DERIVATION OF STOKE’S EQUATION IN VISCOUS FLUID
I mean that the equation is,
F = 6πƞrv; where, ƞ is the coefficient of viscosity, r is the radius of sphere which flows through the fluid, v is the terminal velocity and F is the force acted on the fluid for the viscous drag.
I am sorry to convey that I couldn’t find the proper derivation of Stoke’s equation. But here I wish to say about the magical power of our mind, for past one month I searched for the derivation of Stoke’s equation, but I couldn’t find it anywhere at last I could derive it by myself. But it is not correct
We have the Newton’s equation for viscosity,
F = ƞA (dv/dx) --------------------------- (1)
‘A’ is the area of fluid displaced and (dv/dx) velocity gradient or it is written as “div v” here (dv/dr), since the quantities varies radial.
In this figure we can see that only half of the sphere is push the fluid, therefore A = 2πr2 because, this figure 1 misunderstands you actually the fluid motion is considering from bottom to half of the sphere, but go on half to top the flow will be turbulent due to downward motion of sphere, so we cannot use Newton’s equation on the another half face.We have the equation for continuity
(dβ/dt) + V (grad β) + β (div v) = 0; OR
(dβ/dt) + v(dβ/dr) + β(dv/dr) = 0;Where β is the density of fluid, here β is independent of time because fluid undergoes terminal velocity that is no force for compressing the liquid. Therefore the equation be
(dv/dr) = - {v/β}(dβ/dr)
Therefore equation (1) becomes
F = -ƞ2πr2{v/β}(dβ/dr)-----------------------------------------(2)
Let ‘M’ be the mass flows out by the sphere, And using Archimedes principle, the volume displaced is equal to the volume of sphere , So β = (3M/4πr3)
And (dβ/dr) = -(9M/4πr4)
These two equations are substitute in equation (2) we get the Stoke’s equation
| I.e. F = 6πƞrv |

_The data_

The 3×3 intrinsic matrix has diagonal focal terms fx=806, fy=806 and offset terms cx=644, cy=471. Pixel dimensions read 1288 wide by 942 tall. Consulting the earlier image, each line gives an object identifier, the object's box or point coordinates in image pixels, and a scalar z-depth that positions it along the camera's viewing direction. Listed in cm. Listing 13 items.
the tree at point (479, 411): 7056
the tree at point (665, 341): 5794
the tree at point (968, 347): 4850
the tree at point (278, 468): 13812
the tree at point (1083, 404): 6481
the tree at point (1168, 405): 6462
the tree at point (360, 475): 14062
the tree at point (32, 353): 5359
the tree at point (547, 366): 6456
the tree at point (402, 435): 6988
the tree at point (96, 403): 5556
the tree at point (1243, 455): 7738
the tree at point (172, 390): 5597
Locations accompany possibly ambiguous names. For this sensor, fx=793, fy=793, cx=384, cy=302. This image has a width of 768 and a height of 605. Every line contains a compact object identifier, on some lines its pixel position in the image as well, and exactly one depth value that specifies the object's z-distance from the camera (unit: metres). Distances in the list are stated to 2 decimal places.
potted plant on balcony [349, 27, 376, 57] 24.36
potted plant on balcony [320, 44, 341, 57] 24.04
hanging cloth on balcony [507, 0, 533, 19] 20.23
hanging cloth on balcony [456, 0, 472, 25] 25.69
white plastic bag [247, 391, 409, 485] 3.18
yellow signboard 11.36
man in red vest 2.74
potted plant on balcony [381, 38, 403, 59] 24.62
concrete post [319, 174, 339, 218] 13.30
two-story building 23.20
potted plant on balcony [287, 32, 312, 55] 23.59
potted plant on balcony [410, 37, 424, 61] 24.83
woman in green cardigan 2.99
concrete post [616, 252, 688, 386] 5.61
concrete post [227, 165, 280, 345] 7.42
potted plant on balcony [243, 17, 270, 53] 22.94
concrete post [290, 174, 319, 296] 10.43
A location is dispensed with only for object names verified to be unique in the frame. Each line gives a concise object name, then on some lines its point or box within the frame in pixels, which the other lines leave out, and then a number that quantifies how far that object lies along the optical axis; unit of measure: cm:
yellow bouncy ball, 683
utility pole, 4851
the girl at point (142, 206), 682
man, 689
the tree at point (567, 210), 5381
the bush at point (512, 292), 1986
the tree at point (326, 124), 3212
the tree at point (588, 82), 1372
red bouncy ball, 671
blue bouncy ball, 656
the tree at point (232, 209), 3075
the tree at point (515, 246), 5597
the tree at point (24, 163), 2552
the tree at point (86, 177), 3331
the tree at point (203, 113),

_Work instructions_
Write out the part of the passage on deriving Stokes' equation that starts with "Therefore equation (1)" and goes on through "β = (3M/4πr3)". The material has no connection to the passage on deriving Stokes' equation.

_Answer section_
Therefore equation (1) becomes
F = -ƞ2πr2{v/β}(dβ/dr)-----------------------------------------(2)
Let ‘M’ be the mass flows out by the sphere, And using Archimedes principle, the volume displaced is equal to the volume of sphere , So β = (3M/4πr3)